I have only been back home for about an hour after getting back from A&E with DS because he has done exactly the same with a bamboo stick in the garden from my tomato plants.

FWIW the nurses there said I did the right thing, he has had 2 eye baths, seen a paediatrician and eye specialist, and been sent away with antibiotics, pain killers and anti inflammation drugs .

BeckAndCall Mon 27-May-13 23:40:26

In my neck of the woods, the doctors surgery send you straight to A&E with any eye injury - they simply can't deal with it at the surgery ( which is what the ooh surgery is - just your doctor, or one very like them, but somewhere else).

111 was right to tell you to go there - that's what you should have arranged to do.

SerotoninCanEatTomorrow Mon 27-May-13 23:41:35

And OP, if your daughter is like the other posters and develops an infection because you refused the advice, I'm sure that won't be cause for you to apologise for your lack of action and understanding of what the service is for.

You should have gone to A&E on this occasion. I wouldn't waste my time with 111 for something like this

Onesleeptillwembley Mon 27-May-13 23:48:15

Still making excuses - you husband could have taken her. And I have to say, for someone with so littleconcern for your daughter's welfare you are over reacting about taking the baby to A&E. Disgraceful excuse for parenting.

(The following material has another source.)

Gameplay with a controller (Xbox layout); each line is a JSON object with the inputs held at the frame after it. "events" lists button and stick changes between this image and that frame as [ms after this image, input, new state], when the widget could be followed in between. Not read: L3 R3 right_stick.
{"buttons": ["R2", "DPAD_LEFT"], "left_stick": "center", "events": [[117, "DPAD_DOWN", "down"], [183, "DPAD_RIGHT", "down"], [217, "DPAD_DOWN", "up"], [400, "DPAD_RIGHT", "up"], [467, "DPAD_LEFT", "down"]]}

Having read your latest post op, it is clear you ignored advice. 111 told you this was an emergency and to take your dc to A&E.

Montybojangles Tue 28-May-13 08:19:19

Just to clarify op, I'm a nurse, I used to work in a&e. Eye injuries are an accident (and sometimes an emergency). It's numpties who turn up on a saturday with a sore throat they have had for 3 days but couldn't be arsed to see their gp on a weekday (because they were at work) and the ilk that drive us nuts.